Thunder Hawk described her own story as “a lifetime of resistance,” beginning with a childhood which saw children, herself included, forcibly removed from their families and placed in government-run boarding schools. At a young age, she had already been confronted with extremely aggressive, violent pressure to conform, an external conflict. It was during this time that Thunder Hawk remembers really beginning to question authority and not simply accept things the way they were, which was something she continues holding strong to this day.

On a different side, Elizabeth Kronk Warner, Dean of the S.J. Quinney College of Law, spoke of a largely internal struggle. She explained, “My mother grew up in a society and community where she could pass as white… she didn’t learn her language, her culture, or traditions until she was much older. It’s therefore odd that I’m in a place where I desperately want my culture and traditions again.” Kronk Warner is now taking steps to both accept her upbringing outside the culture and traditions of her Sault St. Marie Chippewa ancestors and learn the language and customs as a way to reclaim that part of her identity.

“These women weren’t just experiencing these situations, they were deciding to actively engage the conflict’s source.”

Among these and the many other stories panelists shared, one crucial trait, pulled right from the definition of warrior, became evident: these women weren’t just experiencing these situations, they were deciding to actively engage the conflict’s source. How do they take on such beasts, you may ask? Shirlee Silversmith, Director of the Division of Indian Affairs within the Utah Department of Community and Culture stated,“the weapon we use today to be warriors is education,” and Tamra Borchardt-Slayton, Chairperson for the Paiute Indian Tribe of Utah, advocated for starting by truly understanding the history of issues important to you. She reasons, “our past mistakes are what get us; so if we don’t know the past we will never figure out our future.” Thunder Hawk, like many other seasoned activists for whom higher education wasn’t even an idea, urged younger warriors to equip themselves with knowledge. “The halls of learning are important,” she asserted, “because we need to be able to stand toe-to-toe with the rest of the world.”

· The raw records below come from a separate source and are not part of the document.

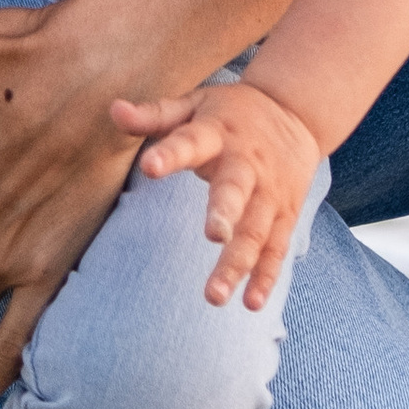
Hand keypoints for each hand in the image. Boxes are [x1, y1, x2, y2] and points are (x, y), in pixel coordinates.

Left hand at [110, 80, 319, 313]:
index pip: (190, 142)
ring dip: (238, 263)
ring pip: (255, 231)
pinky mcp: (285, 215)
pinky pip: (276, 249)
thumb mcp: (193, 105)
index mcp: (218, 133)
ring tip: (215, 296)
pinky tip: (252, 303)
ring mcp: (269, 193)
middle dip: (225, 212)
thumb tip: (112, 110)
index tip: (149, 166)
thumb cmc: (231, 113)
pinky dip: (266, 276)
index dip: (170, 153)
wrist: (296, 111)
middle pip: (236, 190)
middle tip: (212, 235)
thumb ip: (154, 115)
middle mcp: (246, 164)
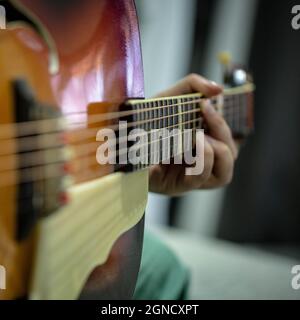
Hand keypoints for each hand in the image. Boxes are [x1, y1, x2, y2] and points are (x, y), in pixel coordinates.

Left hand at [149, 74, 237, 195]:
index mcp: (201, 145)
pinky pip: (200, 179)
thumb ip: (193, 87)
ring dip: (216, 150)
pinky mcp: (176, 186)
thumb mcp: (168, 99)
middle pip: (230, 157)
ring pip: (224, 174)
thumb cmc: (145, 122)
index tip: (205, 103)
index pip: (228, 141)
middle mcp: (199, 163)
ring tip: (198, 135)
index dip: (223, 123)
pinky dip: (201, 160)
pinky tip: (189, 145)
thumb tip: (219, 89)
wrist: (119, 138)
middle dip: (222, 131)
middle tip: (204, 111)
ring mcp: (189, 177)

According to Gilbert, younger generations are taking that task very seriously. She has observed, “especially after Standing Rock, we have a whole new generation of activists now; and they’re all colors and all ages.” She attributes much of this swell in numbers to common interest, particularly in preserving basic needs such as water sources and awareness around Missing and Murdered Indigenous Women (MMIW) on the rise. With such fresh energy and determination beginning to take the reins, Borchardt-Slayton acknowledges, “sometimes the lights within us dim because of environmental factors;” but each panelist reminded this new wave of warriors to find strength in their ancestors and community when it’s difficult to keep fighting. Thunder Hawk specifically emboldened the up-and-coming generations to “wake up and take over,” but to also hold one truth close no matter what, “your ancestors are your strength, and I can’t wait to see what you’re gonna do.”